As far as the chemotherapy, the problem was that it was circulating through his system and not able to target the tumour in the brain stem enough.

Jonah and his mother Charlotte are now off to London, England to try a different approach called Convection Enhanced Delivery (CED), which uses robots to insert four catheters directly into the tumour to deliver the doses of chemotherapy.

“The chemo goes into the tumour in a much higher concentration, and it doesn’t affect the rest of his body nearly as much,” Cleon says.

This process will last eight months. His surgery is slated for Sept. 27 and he will receive his first CED treatment and stay the month until his second. From then on, he will be going back and forth between Canada and the United Kingdom for treatments.

Jonah had been planning to start his education in software engineering at the University of Victoria, but he has had to put these plans on hold for now. If everything goes perfectly, it is possible, his father says, that Jonah could start his education in the spring semester, with breaks to take trips to London for the treatment.

“He’s been really positive,” Cleon says. “He’s always been a very quiet guy. He’s taking this as another challenge.”

As the procedure is not covered by the health care system in Canada, it will cost an estimated $350,000.

If all of this has come as a shock to the Shankar family, the support they have received has helped buffer them through the ups and downs. Cleon is grateful for the help from the Children’s Hospital and Ronald McDonald House.

(Structured pose outputs)
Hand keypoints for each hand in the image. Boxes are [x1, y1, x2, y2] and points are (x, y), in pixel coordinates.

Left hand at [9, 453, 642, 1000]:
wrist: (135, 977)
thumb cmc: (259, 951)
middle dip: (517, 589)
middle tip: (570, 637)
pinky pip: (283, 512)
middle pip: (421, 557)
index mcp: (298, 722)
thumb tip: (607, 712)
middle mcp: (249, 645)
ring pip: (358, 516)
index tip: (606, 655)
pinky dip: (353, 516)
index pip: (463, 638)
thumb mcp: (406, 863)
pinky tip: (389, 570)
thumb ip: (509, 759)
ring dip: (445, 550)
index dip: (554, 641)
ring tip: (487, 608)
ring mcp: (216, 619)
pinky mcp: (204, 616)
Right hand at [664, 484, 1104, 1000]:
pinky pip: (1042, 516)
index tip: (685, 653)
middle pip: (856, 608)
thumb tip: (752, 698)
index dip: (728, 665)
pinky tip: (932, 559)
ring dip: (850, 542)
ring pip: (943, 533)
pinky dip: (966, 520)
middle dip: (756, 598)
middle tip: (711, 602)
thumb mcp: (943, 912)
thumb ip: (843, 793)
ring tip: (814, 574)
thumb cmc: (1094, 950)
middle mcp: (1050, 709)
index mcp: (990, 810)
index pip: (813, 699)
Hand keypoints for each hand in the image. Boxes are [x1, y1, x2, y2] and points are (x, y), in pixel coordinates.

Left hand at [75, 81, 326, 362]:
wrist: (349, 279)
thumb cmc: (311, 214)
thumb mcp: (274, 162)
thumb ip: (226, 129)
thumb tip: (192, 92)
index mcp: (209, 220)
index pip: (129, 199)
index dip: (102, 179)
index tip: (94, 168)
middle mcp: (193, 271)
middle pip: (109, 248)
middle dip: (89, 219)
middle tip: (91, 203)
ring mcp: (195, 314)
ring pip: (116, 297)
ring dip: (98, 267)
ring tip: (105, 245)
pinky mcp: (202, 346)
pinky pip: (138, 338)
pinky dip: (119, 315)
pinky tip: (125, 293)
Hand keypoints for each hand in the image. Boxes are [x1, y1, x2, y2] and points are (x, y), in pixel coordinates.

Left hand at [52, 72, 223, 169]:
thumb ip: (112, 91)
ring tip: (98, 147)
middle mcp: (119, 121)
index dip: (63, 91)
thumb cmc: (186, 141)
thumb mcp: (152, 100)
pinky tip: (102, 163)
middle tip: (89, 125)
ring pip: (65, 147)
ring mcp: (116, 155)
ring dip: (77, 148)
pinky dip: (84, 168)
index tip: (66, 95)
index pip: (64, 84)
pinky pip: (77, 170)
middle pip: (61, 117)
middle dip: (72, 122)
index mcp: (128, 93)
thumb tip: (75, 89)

__The task__.
Write out the full passage on Jonah's chemotherapy treatment in London, word for word.

__Task result__.
As far as the chemotherapy, the problem was that it was circulating through his system and not able to target the tumour in the brain stem enough.

Jonah and his mother Charlotte are now off to London, England to try a different approach called Convection Enhanced Delivery (CED), which uses robots to insert four catheters directly into the tumour to deliver the doses of chemotherapy.

“The chemo goes into the tumour in a much higher concentration, and it doesn’t affect the rest of his body nearly as much,” Cleon says.

This process will last eight months. His surgery is slated for Sept. 27 and he will receive his first CED treatment and stay the month until his second. From then on, he will be going back and forth between Canada and the United Kingdom for treatments.

Jonah had been planning to start his education in software engineering at the University of Victoria, but he has had to put these plans on hold for now. If everything goes perfectly, it is possible, his father says, that Jonah could start his education in the spring semester, with breaks to take trips to London for the treatment.

“He’s been really positive,” Cleon says. “He’s always been a very quiet guy. He’s taking this as another challenge.”

As the procedure is not covered by the health care system in Canada, it will cost an estimated $350,000.

If all of this has come as a shock to the Shankar family, the support they have received has helped buffer them through the ups and downs. Cleon is grateful for the help from the Children’s Hospital and Ronald McDonald House.